A determined band called Marillion put Aylesbury back on the musical map with their hard working approach to gigging. They eventually got a slot at Friars moving higher up the bill until headlining and selling out their home venue. They never looked back as the band got bigger and bigger and broke nationally. Mick departed Marillion in 1983 and stayed away from the music business for 10 years or so but now plays with his band Arena. We caught up with Mick at his home in Devon.

Mick Pointer today (copyright Mick's Verglas website)

Thank you Mick for talking to the Friars Aylesbury website. Aside from the obvious, with you being a local boy from Brill you must have attended Friars as a punter?

My history of Friars...well the first gig I ever experienced was probably at Friars. I have an older brother, eight years older than me who went out with a girl from Aylesbury and went to gigs because of that. I am sure my first gig was Hawkwind in 1972 at the Borough Assembly Hall. I must have been around 14 or 15. My brother took me along for a few gigs and they (the Friars gigs) do stand out. When I was older and could drive around, my memories then are of the Friars gigs at the Civic. The Kid Creole gigs in 1982 stick out. I never missed a gig and went every time regardless.

Those Kid Creole gigs were immense!

I never missed a gig and went every time regardless although some of the bands I didn't like. The experience of being at gigs was cool and I remember queuing up for Genesis on the night and I must have bought a black market ticket to get in. I had some magical moments at Friars and my history obviously ties in too.

You obviously had a healthy interest in music....all the live gigs you saw and such....was there one thing that made you decide that being in a band was the thing for you?

Again, it all leads back to my brother being that much older than me. I remember going round to his girlfriend's house and he sat me down and said listen to this...and he played Hawkwind's Lost In Space which I quite enjoyed but what really triggered it for me was Deep Purple's Machine Head and from that moment I thought wow this is brilliant and from then my interest in music opened up through listening to it, watching it and eventually playing it. A love affair with music really.

So really from your teens, did you feel destined for a career in music....?

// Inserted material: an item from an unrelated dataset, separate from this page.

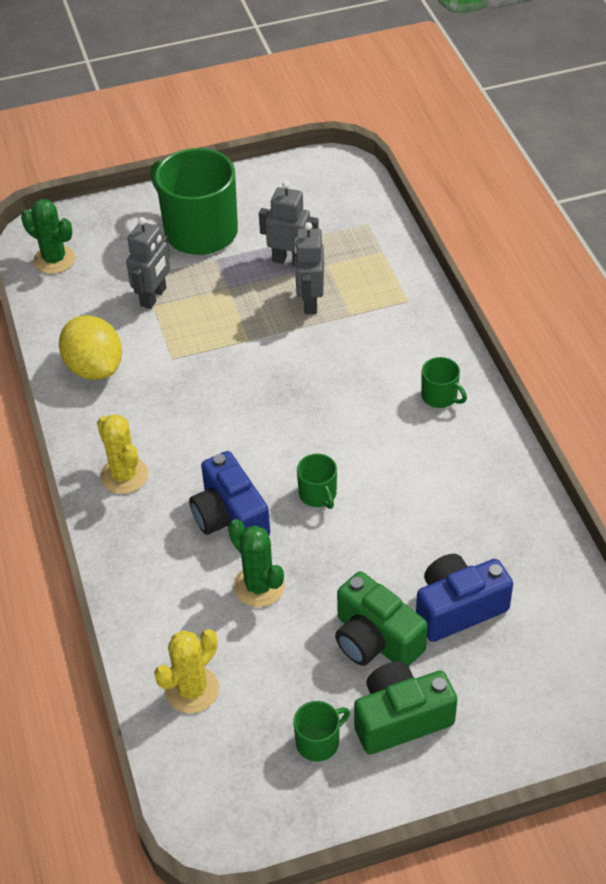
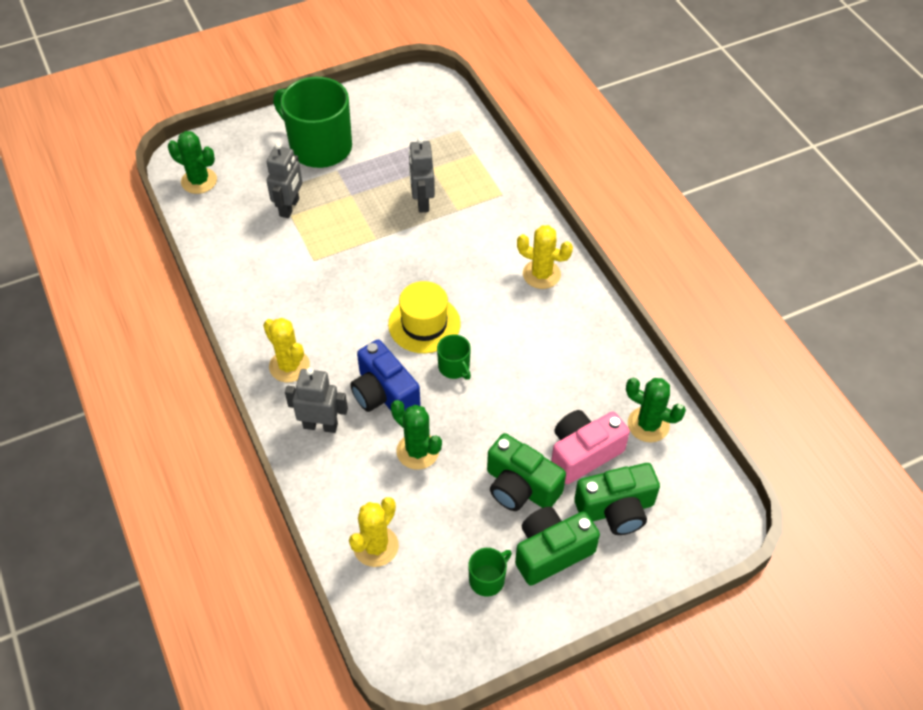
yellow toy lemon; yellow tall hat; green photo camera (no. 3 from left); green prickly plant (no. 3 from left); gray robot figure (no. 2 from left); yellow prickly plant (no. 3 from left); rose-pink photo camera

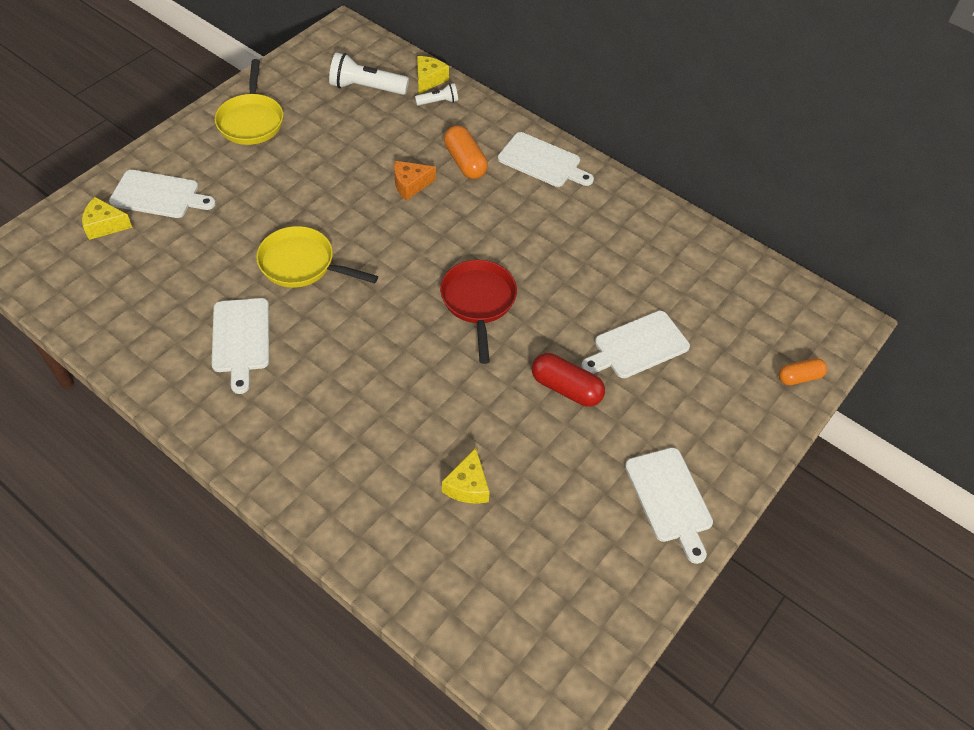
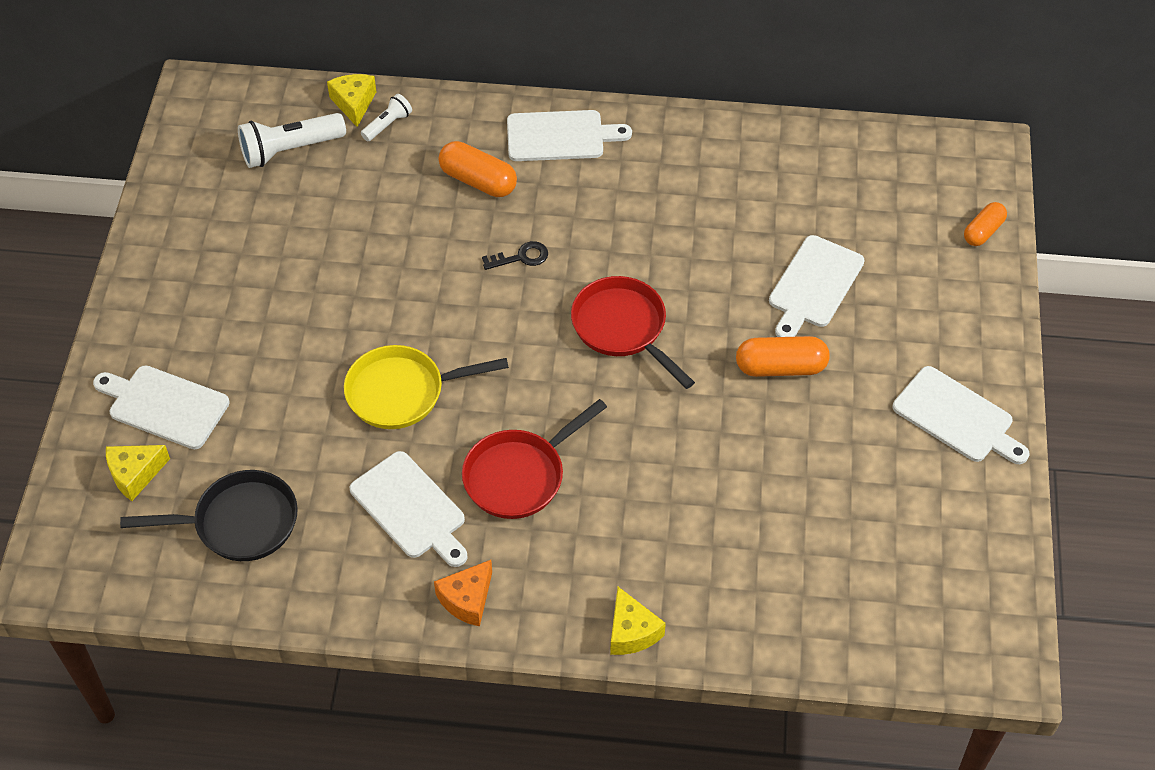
yellow skillet (no. 1 from left in the first image); jet-black skillet; crimson skillet (no. 1 from left); jet-black latchkey; orange cheese; yellow cheese (no. 3 from left); orange pill shape (no. 2 from left); white cutting board (no. 1 from left)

No, not at all really. Kids from Brill don't get involved in music! (laughs)

No comment!

You know the area, it was a small village and the exposure you get to music is incredibly limited. I don't want to sound like an old fart, but there wasn't a lot of music on television and not a great deal of exposure on the radio either. I used to listen to Sounds of the Seventies which was on from ten till midnight at weekends and make a real point of listening to music. There wasn't a lot in print either but made a point of getting Sounds, Melody Maker and NME every week so I could consume as much music in any way I could. I used to love watching Sight and Sound in Concert on BBC2 where it was on Radio 1 as well.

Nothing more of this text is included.